The Irish weather wasn’t enough to keep more than 760 attendees away from Alltech’s Global 500, which opened today in Dublin, Ireland. People came from 50 different countries, spanning all six continents, to learn about the future of beef and dairy production, specifically how to remain profitable while increasing efficiency and sustainability.

The largest groups, featuring over 50 delegates each, travelled from the USA, Italy and the UK, with the next largest hailing from France, Spain and Canada. The Netherlands, Brazil, Russia and Croatia also came in droves. Attendees represented an estimated five million cattle and had the opportunity to meet peers from around the world engaging in dialogue about the mind-boggling array of farming systems globally.

Day one’s presentations kicked off with Alltech president and founder, Dr. Pearse Lyons, introducing Alltech’s strategy for the future of dairy and beef production – an efficient, profitable and sustainable future. “No company has a monopoly on information,” he declared, “we are all here to learn.”

His message overall was positive, stressing that growth is something that can be achieved if we act now. “Opportunities abound for agriculture moving forward, but farmers must act within the lifetime of this opportunity,” Dr. Pearse Lyons said. “Dairy and beef producers can look forward to an incredibly bright future, but it is one that will be wholly determined by the implementation of new technologies and new ideas, all geared to ramp up on-farm efficiency levels.”

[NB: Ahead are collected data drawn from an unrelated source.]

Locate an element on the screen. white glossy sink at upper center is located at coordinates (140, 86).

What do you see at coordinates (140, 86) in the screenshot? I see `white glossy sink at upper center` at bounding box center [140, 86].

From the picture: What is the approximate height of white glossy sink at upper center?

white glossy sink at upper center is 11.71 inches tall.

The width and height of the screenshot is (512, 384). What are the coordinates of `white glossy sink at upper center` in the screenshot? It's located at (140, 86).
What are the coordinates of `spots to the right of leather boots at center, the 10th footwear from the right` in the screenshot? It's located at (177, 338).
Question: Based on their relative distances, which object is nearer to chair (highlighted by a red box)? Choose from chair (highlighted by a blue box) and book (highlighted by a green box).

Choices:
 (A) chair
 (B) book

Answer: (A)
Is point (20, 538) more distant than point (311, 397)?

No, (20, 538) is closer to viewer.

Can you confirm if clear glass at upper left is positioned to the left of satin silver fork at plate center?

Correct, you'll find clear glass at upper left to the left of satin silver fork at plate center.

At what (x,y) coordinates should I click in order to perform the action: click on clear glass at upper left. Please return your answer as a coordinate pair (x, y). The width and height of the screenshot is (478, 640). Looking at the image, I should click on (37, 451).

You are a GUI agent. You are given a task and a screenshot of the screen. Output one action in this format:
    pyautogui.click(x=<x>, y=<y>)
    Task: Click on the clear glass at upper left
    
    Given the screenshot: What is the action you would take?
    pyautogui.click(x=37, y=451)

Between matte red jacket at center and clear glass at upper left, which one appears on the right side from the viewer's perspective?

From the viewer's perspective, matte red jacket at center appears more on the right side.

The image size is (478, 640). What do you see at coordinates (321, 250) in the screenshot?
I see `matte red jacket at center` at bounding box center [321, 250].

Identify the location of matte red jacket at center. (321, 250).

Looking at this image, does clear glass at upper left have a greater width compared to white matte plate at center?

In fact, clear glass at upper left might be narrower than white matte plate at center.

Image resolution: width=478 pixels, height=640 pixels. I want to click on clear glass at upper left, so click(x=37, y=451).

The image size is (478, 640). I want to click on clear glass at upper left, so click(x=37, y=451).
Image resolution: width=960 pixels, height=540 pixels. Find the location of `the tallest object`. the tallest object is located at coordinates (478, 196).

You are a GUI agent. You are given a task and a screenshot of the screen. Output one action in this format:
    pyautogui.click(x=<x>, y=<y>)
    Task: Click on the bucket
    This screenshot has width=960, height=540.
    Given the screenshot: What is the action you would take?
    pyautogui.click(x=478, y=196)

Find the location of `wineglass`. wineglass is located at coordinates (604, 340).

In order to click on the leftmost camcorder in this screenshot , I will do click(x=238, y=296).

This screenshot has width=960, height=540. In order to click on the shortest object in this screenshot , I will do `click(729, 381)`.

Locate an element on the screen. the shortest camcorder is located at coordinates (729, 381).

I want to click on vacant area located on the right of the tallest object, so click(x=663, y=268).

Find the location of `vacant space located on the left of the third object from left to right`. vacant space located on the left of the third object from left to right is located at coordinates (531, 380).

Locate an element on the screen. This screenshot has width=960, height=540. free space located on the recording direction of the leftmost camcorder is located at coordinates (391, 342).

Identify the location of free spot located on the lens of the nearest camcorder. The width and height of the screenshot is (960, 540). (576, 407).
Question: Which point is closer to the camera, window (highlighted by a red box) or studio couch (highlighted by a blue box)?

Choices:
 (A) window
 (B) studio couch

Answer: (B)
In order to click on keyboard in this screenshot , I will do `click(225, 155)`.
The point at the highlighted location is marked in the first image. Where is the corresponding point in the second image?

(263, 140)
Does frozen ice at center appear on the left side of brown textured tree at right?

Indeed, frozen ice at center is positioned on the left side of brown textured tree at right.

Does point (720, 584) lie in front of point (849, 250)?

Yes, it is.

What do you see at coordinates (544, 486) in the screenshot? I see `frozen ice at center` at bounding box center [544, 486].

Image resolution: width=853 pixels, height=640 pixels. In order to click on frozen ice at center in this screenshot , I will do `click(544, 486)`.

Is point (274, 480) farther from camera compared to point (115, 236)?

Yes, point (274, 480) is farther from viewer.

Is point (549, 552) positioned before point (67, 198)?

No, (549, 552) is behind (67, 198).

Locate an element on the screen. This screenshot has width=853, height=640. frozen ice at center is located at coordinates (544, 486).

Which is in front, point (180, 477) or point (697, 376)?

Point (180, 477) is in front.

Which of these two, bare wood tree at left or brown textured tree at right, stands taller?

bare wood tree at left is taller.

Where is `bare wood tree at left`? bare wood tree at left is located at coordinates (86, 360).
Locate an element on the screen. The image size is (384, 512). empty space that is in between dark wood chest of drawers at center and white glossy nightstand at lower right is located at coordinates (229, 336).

Dr. Mark Lyons, vice president of Alltech, spoke about the opportunities and challenges faced by beef and dairy producers in China. There are more than 300 million Chinese people moving to urban areas; 70 percent of people in China will live in cities by 2030. As a result, meat and milk consumption could increase another 50 percent. They consume four times more dairy products than the ones living in villages. They are also health conscious consumers who demand traceable and safe food. Chinese customers prefer imported milk products to domestic ones due to the numerous food safety scandals in the Chinese marketplace.

“Safe and traceable food is more important than ever and Chinese social media has been playing a vital role in the shifting consumer landscape. In order to keep up with the increased demand for higher quality dairy products, Chinese dairy companies will need to increase their production efficiency,” said Dr. Mark Lyons.

Bill Cordingley from Rabobank also had a lot to say about both the dairy and beef industries, providing a big picture view. He explained that developing countries will experience the greatest increase in market growth in relation to milk production, but that that growth is disproportionate to the demand. His advice was to invest in and improve sectors like manufacturing to increase production and ensure the product meets international regulations and standards. He stressed the importance of a proper supply chain that is whole, traceable, trusted, designed especially for the product, and above all safe.

In terms of beef he explained that the industry is a much more mature industry than dairy. It’s now moving from being product-driven to market-driven – the consumer has to have a good experience with a product to guarantee that they will come back.

“So how do you create that premium position? Increasingly it’s about competitiveness and it’s about grain,” Cordingley said. “Consumer issues and demands aside, cost is a major issue. The industry is based on what it costs to grow an animal.”

For the future he echoed Dr. Mark Lyons’ sentiments in stressing the importance of China as a new market. He discussed how the Chinese consumer is more sensitive about what they are eating and that they want safe produce. According to Cordingley, other areas to watch were Japan joining the Trans Pacific Partnership, the EU-US Free Trade Agreement, the evolution of Russia joining the WTO and the Brazil Trade Agreement with the EU.


Dr. Pearse Lyons and Dr. Mark Lyons speaking at Alltech’s Global 500 in Dublin, Ireland.